## Task to carry out
Can you retype the text read from every item below, swapping "Head to" for "Go to" each time it appears and leaving everything else as it is? Leave the pictures out.

_____

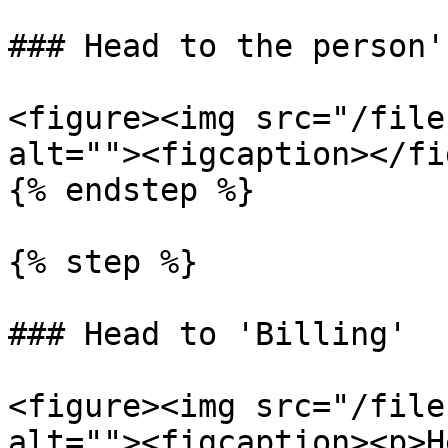
### Head to the person'
<figure><img src="/file
alt=""><figcaption></fi
{% endstep %}

{% step %}

### Head to 'Billing'

<figure><img src="/file
alt=""><figcaption><p>H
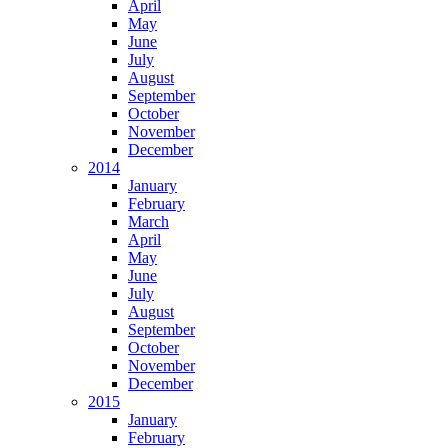
April
May
June
July
August
September
October
November
December
2014
January
February
March
April
May
June
July
August
September
October
November
December
2015
January
February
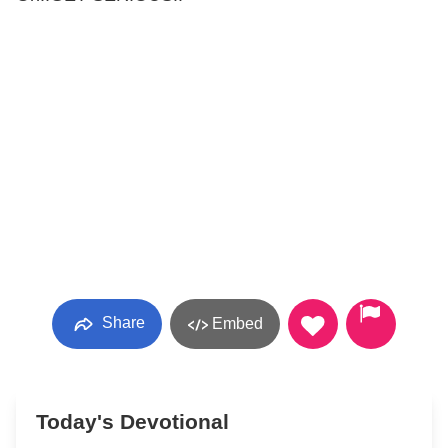
Share
Embed
Today's Devotional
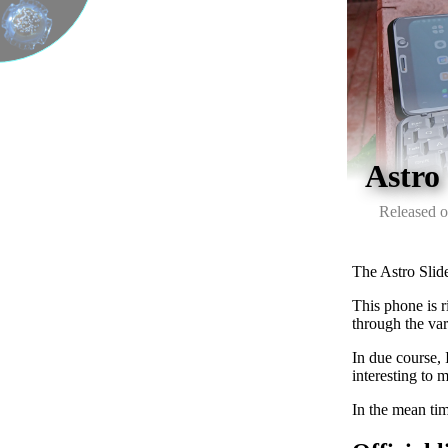
Astro
Released o
The Astro Slid
This phone is r
through the var
In due course, 
interesting to m
In the mean tim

_____

## Finished task
### Go to the person'
<figure><img src="/file
alt=""><figcaption></fi
{% endstep %}

{% step %}

### Go to 'Billing'

<figure><img src="/file
alt=""><figcaption><p>H
April
May
June
July
August
September
October
November
December
2014
January
February
March
April
May
June
July
August
September
October
November
December
2015
January
February
Share
Embed
Today's Devotional
Astro
Released o
The Astro Slid
This phone is r
through the var
In due course, 
interesting to m
In the mean tim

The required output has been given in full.